[TASK GOAL]
Starting with the line that contains "ORDINARY PAYMENT, 923992: 0 -> 3" and stopping after the line that contains "REWARD RECIPIENT ASSIGNMENT, 923981: 4 -> 0", return each line below exactly as written, with no others.

[SOURCE RECORDS]
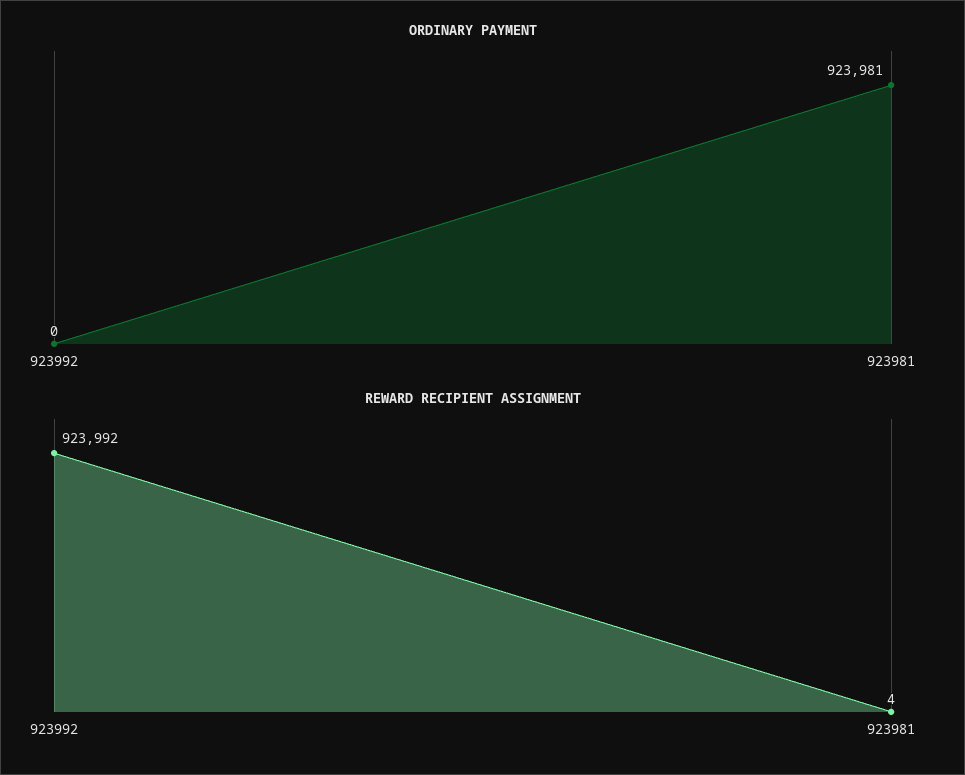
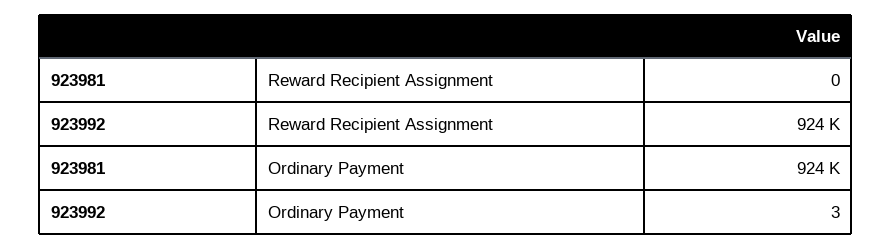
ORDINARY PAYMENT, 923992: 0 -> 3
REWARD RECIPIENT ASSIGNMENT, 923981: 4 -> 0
==
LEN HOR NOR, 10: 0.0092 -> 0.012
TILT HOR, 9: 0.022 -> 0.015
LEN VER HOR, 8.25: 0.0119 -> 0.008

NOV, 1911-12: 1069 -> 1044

[SOLUTION TO THIS PROBLEM]
ORDINARY PAYMENT, 923992: 0 -> 3
REWARD RECIPIENT ASSIGNMENT, 923981: 4 -> 0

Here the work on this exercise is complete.